== Task to carry out ==
The records should be written out in full, with nothing altered.

== Provided records ==
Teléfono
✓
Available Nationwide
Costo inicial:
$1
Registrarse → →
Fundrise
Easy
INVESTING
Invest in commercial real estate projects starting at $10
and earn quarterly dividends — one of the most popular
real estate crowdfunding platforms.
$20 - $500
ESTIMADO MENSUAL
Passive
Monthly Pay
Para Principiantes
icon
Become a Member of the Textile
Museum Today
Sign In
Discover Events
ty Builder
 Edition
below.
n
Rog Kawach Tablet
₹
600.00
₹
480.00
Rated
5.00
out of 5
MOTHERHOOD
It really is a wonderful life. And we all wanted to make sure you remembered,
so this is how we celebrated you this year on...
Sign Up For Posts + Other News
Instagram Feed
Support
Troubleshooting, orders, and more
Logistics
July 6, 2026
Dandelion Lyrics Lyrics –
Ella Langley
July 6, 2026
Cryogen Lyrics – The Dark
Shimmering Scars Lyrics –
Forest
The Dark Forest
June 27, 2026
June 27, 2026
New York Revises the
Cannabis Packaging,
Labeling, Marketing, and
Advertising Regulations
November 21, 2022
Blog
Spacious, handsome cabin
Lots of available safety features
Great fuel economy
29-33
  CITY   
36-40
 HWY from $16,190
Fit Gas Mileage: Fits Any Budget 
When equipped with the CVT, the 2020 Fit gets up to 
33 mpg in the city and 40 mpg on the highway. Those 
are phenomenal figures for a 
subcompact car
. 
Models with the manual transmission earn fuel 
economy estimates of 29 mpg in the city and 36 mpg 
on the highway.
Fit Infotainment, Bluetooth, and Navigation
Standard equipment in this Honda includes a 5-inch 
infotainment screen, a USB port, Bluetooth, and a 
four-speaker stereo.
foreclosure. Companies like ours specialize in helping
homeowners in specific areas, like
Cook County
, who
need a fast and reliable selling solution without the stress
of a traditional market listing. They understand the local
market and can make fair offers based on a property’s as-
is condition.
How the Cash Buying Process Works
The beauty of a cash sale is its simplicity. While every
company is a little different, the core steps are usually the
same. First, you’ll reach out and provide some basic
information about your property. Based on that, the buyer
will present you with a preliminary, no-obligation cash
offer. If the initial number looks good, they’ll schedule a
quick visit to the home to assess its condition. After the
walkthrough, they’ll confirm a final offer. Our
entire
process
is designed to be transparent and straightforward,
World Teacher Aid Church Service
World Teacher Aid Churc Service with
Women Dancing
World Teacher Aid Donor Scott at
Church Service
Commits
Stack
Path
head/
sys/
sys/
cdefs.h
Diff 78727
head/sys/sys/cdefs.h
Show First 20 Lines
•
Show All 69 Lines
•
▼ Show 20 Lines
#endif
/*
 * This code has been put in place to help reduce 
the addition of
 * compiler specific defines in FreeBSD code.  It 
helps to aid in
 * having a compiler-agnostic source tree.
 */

== Answer below ==
Teléfono
✓
Available Nationwide
Costo inicial:
$1
Registrarse → →
Fundrise
Easy
INVESTING
Invest in commercial real estate projects starting at $10
and earn quarterly dividends — one of the most popular
real estate crowdfunding platforms.
$20 - $500
ESTIMADO MENSUAL
Passive
Monthly Pay
Para Principiantes
icon
Become a Member of the Textile
Museum Today
Sign In
Discover Events
ty Builder
 Edition
below.
n
Rog Kawach Tablet
₹
600.00
₹
480.00
Rated
5.00
out of 5
MOTHERHOOD
It really is a wonderful life. And we all wanted to make sure you remembered,
so this is how we celebrated you this year on...
Sign Up For Posts + Other News
Instagram Feed
Support
Troubleshooting, orders, and more
Logistics
July 6, 2026
Dandelion Lyrics Lyrics –
Ella Langley
July 6, 2026
Cryogen Lyrics – The Dark
Shimmering Scars Lyrics –
Forest
The Dark Forest
June 27, 2026
June 27, 2026
New York Revises the
Cannabis Packaging,
Labeling, Marketing, and
Advertising Regulations
November 21, 2022
Blog
Spacious, handsome cabin
Lots of available safety features
Great fuel economy
29-33
  CITY   
36-40
 HWY from $16,190
Fit Gas Mileage: Fits Any Budget 
When equipped with the CVT, the 2020 Fit gets up to 
33 mpg in the city and 40 mpg on the highway. Those 
are phenomenal figures for a 
subcompact car
. 
Models with the manual transmission earn fuel 
economy estimates of 29 mpg in the city and 36 mpg 
on the highway.
Fit Infotainment, Bluetooth, and Navigation
Standard equipment in this Honda includes a 5-inch 
infotainment screen, a USB port, Bluetooth, and a 
four-speaker stereo.
foreclosure. Companies like ours specialize in helping
homeowners in specific areas, like
Cook County
, who
need a fast and reliable selling solution without the stress
of a traditional market listing. They understand the local
market and can make fair offers based on a property’s as-
is condition.
How the Cash Buying Process Works
The beauty of a cash sale is its simplicity. While every
company is a little different, the core steps are usually the
same. First, you’ll reach out and provide some basic
information about your property. Based on that, the buyer
will present you with a preliminary, no-obligation cash
offer. If the initial number looks good, they’ll schedule a
quick visit to the home to assess its condition. After the
walkthrough, they’ll confirm a final offer. Our
entire
process
is designed to be transparent and straightforward,
World Teacher Aid Church Service
World Teacher Aid Churc Service with
Women Dancing
World Teacher Aid Donor Scott at
Church Service
Commits
Stack
Path
head/
sys/
sys/
cdefs.h
Diff 78727
head/sys/sys/cdefs.h
Show First 20 Lines
•
Show All 69 Lines
•
▼ Show 20 Lines
#endif
/*
 * This code has been put in place to help reduce 
the addition of
 * compiler specific defines in FreeBSD code.  It 
helps to aid in
 * having a compiler-agnostic source tree.
 */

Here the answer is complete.